Permanent incapacity of a partner may also lead to the court dissolving a firm. Permanent incapacity refers to the
inability of a partner to perform his duties and obligations towards the firm and may be a result of physical disability,
illness, etc.

3. Misconduct

When a partner is guilty of conduct that may negatively impact the operations of the firm, and the other partners file
a suit against him, the court may dissolve the firm. It is important to note that such misconduct may or may not be
directly related to the business. It is for the court to analyze the impact of such conduct upon the business.

4. Persistent Breach of the Agreement

Where a partner has persistently and willfully breached the partnership deed, and the other partners have filed a suit
against him in court, the court may dissolve the firm. A partner can breach the agreement by way of embezzlement,
keeping erroneous accounts, holding more cash than allowed, refusing to show accounts despite repeated requests,
etc.
5. Continuous/Perpetual Losses

Where the firm has been making losses for subsequent years and the court believes that the firm would keep on
incurring losses in the future too, it may dissolve the firm.

6. Just and Equitable Grounds

A court may also order the dissolution of the firm on the basis of just and equitable grounds. Some of these are:

Management standoff

Partners not communicating with one another

Loss of the very foundation of the business

Gambling at the stock exchange

Modes of Settlement of accounts on Dissolution(Section 48)

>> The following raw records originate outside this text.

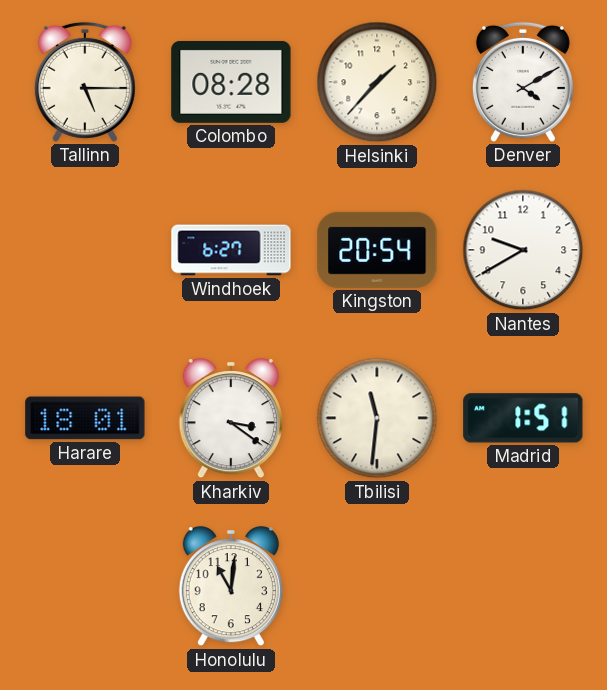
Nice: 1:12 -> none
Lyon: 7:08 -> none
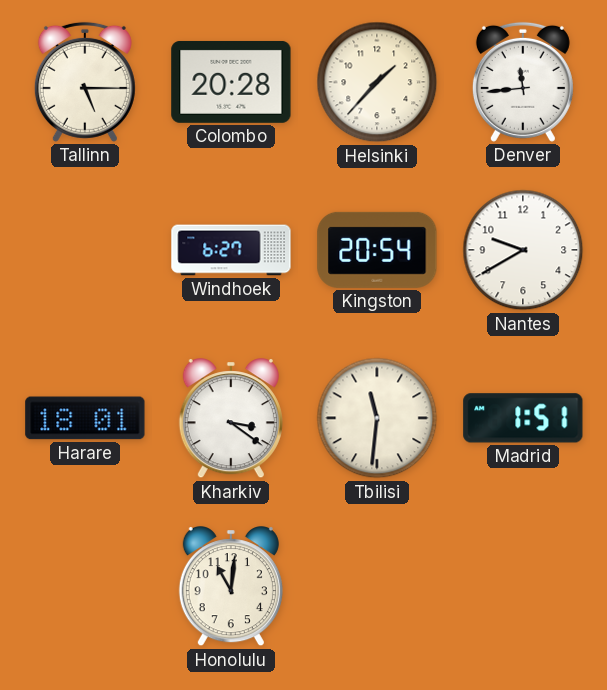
Colombo: 08:28 -> 20:28
Denver: 4:10 -> 11:44
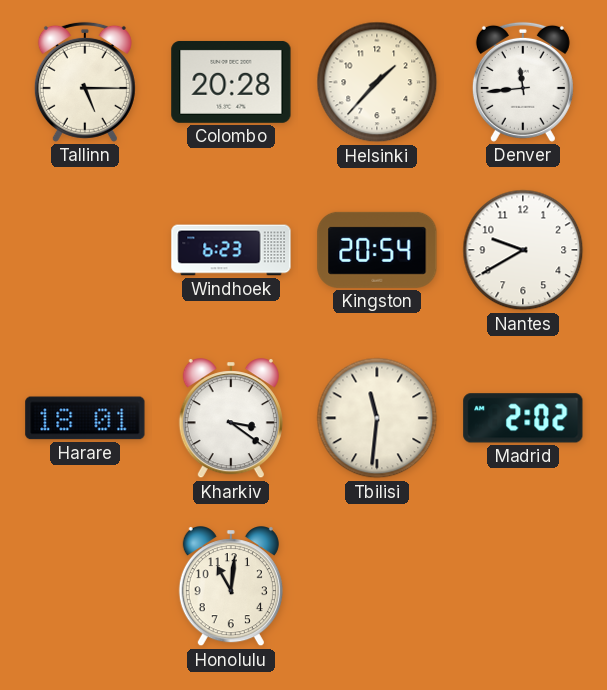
Windhoek: 6:27 -> 6:23
Madrid: 1:51 -> 2:02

The following rules, subject to agreement by the partners, are followed while the settlement of accounts in the event
of the dissolution of a firm:

1. Losses, particularly capital shortfalls, must be paid first from profits, then from the capital, and, if required, by the
partners personally in the proportions in which they were allowed to share earnings.

2. The firm’s assets, including any sums provided by the partners to make up capital deficits, shall be applied in the
following manner:

Firstly, the debts owed by the firm to third parties are paid off.

Secondly, each partner is paid whatever the firm owes him for advances apart from the partner’s capital.

Thirdly, each partner is to be paid whatever the firm owes him on account of his capital.

Any residue, if any, is to be divided among the partners in their profit-sharing ratio.